Sickle Cell Disease (SCD) Burden on Patients Treated With Hydroxyurea (HU): Results from the Real-World Assessment Survey for SCD in Saudi (ROARS)

The prevalence of SCD in the Kingdom of Saudi Arabia (KSA) is one of the highest in the world with up to 2.6% of the population affected. The Real-World Assessment Survey for Sickle Cell Disease in Saudi (ROARS) was conducted to evaluate the impact of SCD on the quality of life (QoL) of this population. Here, we present data on the QoL burden experienced by patients with SCD in KSA treated with hydroxyurea (HU).

Between September and December 2021, patients in KSA with SCD (age: 5–65 years) were surveyed (caregivers were surveyed for patients 5–14 years) using structured, bilingual ROARS questionnaires (English/Arabic) through personal quantitative web-assisted telephone interviews. The survey includes the Patient-Reported Outcomes Measurement Information System (PROMIS) global health domain, a validated tool for assessing QoL among SCD patients and caregivers. The survey evaluated topics such as the impact of SCD on QoL, symptoms, impact of SCD on productivity at work/school, and treatment goals.

A total of 1011 responses to the survey were collected; of these, 32.3% (n=327) of patients were currently being treated with HU (47% of adult and 17% of pediatric patients surveyed) and are the focus of this analysis. Amongst these patients, the median age (range) was 25 (5–83) years. Patients were responsible for reporting their SCD genotype: 58% of respondents were diagnosed with HbSS (n=189), 26% with HbSC (n=86), 2% with HbSβ⁰ thalassemia (n=8), and 5% with HbSβ⁺ thalassemia (n=15). Overall, 35% (adults, n=84; pediatric n=25) of patients in the eastern province were treated with HU, 27% (adult, n=71; pediatric, n=17) in the western province, 24% (adult, n=55; pediatric, n=24) in the southern province, and 14% (adult, n=29; pediatric, n=22) in the central province. Among HU-treated patients, 64% reported never ceasing/stopping treatment, 21% rarely ceased/stopped treatment and 15% of patients cease/stop treatment sometimes, often, or all the time. The most common reason for patients ceasing/stopping treatment was forgetting to take their medication (79%). Of patients who cease/stop treatment sometimes, often, or all the time (n=48), 17% of these stated that their medication was not available while 4% could not afford their medication.

The mean (SD) number of VOCs reported by HU-treated patients in the 12 months prior to survey completion was 4.6 (4.09), while 32% (n=104) of these patients reported experiencing ≥5 VOCs in the same period. The most common SCD symptoms (other than VOCs) experienced by HU-treated patients were bone ache (reported by 92% of respondents), fatigue/tiredness (85%), headache (79%), anxiety (61%), joint stiffness (56%) and numbness/tingling (51%). Most HU-treated patients reported poor/fair or good health for all QoL metrics assessed (Figure 1). Almost half of patients (49%) reported that their SCD was impactful/extremely impactful on their emotional wellbeing.

Of those treated with HU, 71% of patients reported that HU is effective in treating their SCD symptoms. However, 84% of patients report a desire for alternatives to their current pain management medication while 72% report concerns about the long-term side effects of HU. The most important treatment goals for these patients were improvement in quality of life (82%), improvement in overall symptoms (79%), and reduction in the number of severe pain crises and increase in the number of days free from severe pain crises (79%). A total of 48% of HU-treated patients were bothered by limitations in performing everyday activities; 48% and 55% of patients also reported that their SCD has prevented them from progressing in their career or education, respectively. Patients treated with HU reported missing a mean (SD) of 6.9 (10.4) hours of work in the 7 days prior to survey completion because of their SCD.
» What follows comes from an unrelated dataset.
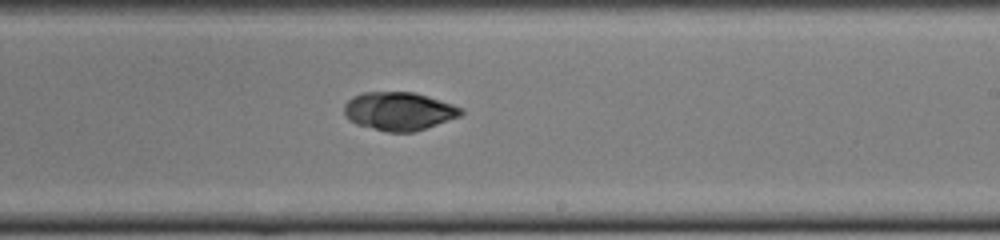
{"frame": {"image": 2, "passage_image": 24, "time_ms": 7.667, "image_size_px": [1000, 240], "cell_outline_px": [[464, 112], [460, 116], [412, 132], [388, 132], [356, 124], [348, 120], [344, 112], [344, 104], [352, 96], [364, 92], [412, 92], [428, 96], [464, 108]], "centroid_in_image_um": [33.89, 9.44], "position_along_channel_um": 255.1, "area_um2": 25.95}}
Access to HU treatment continues to be a challenge, with approximately 70% of patients surveyed not receiving HU. Despite the observed clinical benefit in symptom control, patients receiving HU continue to experience disease burden including substantial impact on QoL and productivity at work/school (as evident from the treatment goals identified by patients). These data highlight the necessity of optimizing HU accessibility and treatment strategies to improve patient outcomes. These data also illustrate the need for novel therapeutic options and management strategies for patients with SCD to target patient-reported treatment goals.